Video: Documentary filmmaker Eugene Jarecki discusses his latest film, which details the failure of U.S. drug policy.
Libertarians are often caricatured as caring only about legalizing marijuana and ending the broader War on Drugs. And, to be fair, stereotypes don't come out of nowhere. There are, however, reasons why folks of all political stripes ought to take an interest in this subject. The following bullet points are, by now, old hat, but as filmmaker Eugene Jarecki readies his documentary on the Drug War for release (see video above), they bear repeating.
- If you are concerned about the United States federal budget deficit and debt, you should care about the Drug War. Whether you think that the money spent on futile attempts at enforcing the nation's drug laws would be better spent elsewhere, or whether you would support the taxation of legalized drugs such as marijuana, this issue ought to be on your mind. Consider, for instance, this graph (from here), which will concentrate the mind of any deficit hawk:
- If you are concerned about crime, safety, and the fact that the United States has the largest prison population in the world, you should care about the Drug War. The Drug War, just like the prohibition of alcohol in the 1920s, imprisons non-violent adults for voluntarily selling, buying, or possessing certain substances, while creating a population of violent criminals who rob and murder to protect their territory and supplies. Legalize (or at least decriminalize) these substances and this violence will rapidly dissipate, as will the United States' prison population.
- If you are concerned about poverty and inequality, you should care about the Drug War. Poor folks in the inner city (and especially those from minority backgrounds) are disproportionately affected by the Drug War and the violence it inspires. The nation's school system can hardly be expected to save the children who come out of the neighborhoods most heavily blighted by this violence. So even if you'd prefer to lock up all the adults for any connection to the drug trade and continue the status quo, consider that, by doing so, you're simultaneously setting up the next generation of criminals.
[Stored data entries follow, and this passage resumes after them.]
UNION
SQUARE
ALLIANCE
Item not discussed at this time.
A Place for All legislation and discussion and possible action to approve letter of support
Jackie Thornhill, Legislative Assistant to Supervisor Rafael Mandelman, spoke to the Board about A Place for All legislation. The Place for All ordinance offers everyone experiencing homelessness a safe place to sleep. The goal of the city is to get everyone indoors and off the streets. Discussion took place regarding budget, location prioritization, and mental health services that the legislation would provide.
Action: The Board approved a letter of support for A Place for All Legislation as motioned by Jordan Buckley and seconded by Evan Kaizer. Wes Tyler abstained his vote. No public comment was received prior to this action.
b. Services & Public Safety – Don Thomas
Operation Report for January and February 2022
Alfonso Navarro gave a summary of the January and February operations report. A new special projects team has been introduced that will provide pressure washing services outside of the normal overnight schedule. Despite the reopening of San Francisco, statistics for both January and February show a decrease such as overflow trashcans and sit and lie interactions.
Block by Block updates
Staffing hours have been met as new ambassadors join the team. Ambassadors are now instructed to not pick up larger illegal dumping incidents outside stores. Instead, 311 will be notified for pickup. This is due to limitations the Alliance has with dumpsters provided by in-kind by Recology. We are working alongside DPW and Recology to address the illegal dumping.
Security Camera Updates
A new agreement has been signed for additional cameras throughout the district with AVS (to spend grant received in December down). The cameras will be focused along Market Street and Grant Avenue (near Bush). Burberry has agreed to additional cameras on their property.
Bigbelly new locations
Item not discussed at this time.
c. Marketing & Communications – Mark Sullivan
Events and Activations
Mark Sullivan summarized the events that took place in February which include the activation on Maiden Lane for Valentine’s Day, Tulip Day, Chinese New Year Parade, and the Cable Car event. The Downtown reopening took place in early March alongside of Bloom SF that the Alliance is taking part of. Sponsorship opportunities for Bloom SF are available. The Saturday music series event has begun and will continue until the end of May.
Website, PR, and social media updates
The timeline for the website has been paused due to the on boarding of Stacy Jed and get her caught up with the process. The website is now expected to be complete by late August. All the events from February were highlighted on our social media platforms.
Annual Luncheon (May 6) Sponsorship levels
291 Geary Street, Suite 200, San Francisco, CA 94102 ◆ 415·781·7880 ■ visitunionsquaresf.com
- If you are concerned about national security and the strength of U.S. borders, you should care about the Drug War. To date, more than 50,000 people in Mexico have been killed in the war between drug cartels and the Mexican government. If you're not yet concerned about a failed narco-state on America's southern doorstep, you might want to think about getting concerned soon.
- And finally, if you believe that what other folks put into their bodies - whether it be Doritos tacos from Taco Bell, nicotine from Lucky Strike, or weed from Jackson County, Oregon - is none of your business, then you should care about the Drug War.
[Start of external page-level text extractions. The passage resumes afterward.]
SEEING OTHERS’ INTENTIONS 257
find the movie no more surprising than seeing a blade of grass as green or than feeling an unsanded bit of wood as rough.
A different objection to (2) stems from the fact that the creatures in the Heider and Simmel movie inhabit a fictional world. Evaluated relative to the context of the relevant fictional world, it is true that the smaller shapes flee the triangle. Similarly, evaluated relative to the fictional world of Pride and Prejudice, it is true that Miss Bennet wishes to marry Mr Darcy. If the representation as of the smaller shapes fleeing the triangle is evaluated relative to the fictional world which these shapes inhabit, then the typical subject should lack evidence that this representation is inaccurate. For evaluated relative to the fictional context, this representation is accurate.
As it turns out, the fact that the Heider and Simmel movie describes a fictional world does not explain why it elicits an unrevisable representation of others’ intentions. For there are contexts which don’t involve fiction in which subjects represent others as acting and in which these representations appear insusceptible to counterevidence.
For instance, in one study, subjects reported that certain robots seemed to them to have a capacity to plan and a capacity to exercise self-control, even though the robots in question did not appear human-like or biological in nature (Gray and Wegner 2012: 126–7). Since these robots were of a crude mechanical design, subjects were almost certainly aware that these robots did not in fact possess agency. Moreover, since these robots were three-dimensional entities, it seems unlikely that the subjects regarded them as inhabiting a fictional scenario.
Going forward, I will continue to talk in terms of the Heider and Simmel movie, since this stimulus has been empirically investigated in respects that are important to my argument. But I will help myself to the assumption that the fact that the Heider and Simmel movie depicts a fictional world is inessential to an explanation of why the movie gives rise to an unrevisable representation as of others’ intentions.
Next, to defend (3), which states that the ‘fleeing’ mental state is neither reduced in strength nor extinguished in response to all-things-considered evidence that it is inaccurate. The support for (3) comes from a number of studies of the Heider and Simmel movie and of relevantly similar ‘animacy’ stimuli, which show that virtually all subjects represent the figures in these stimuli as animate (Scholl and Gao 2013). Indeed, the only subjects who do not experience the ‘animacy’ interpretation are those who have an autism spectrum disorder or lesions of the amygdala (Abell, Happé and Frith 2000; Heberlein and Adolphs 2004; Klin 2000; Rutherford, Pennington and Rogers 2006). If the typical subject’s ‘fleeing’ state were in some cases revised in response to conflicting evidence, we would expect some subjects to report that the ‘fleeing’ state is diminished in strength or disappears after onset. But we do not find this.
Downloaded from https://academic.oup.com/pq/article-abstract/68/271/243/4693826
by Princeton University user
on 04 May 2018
So what should be done? Well, these suggestions from the Cato Handbook for Policymakers would be a good place to start:
- Greatly de-emphasize counternarcotics activities in Afghanistan, since they undermine America’s much more important struggle against al Qaeda and the Taliban;
- Stop pressuring the government of Mexico to escalate the war on drugs, since that policy is leading to a dangerous upsurge in violence that threatens to destabilize the country;
- Recognize that the "supply-side" campaign against cocaine and other drugs from the Andean region has produced few lasting gains, an inevitable outcome since global demand for such drugs continues to grow;
- Accept the decriminalization and harm-reduction strategies adopted by the Netherlands, Portugal, and other countries as a better model for dealing with the problem of drug abuse; and
- Move toward abandoning entirely the failed prohibitionist model regarding drugs.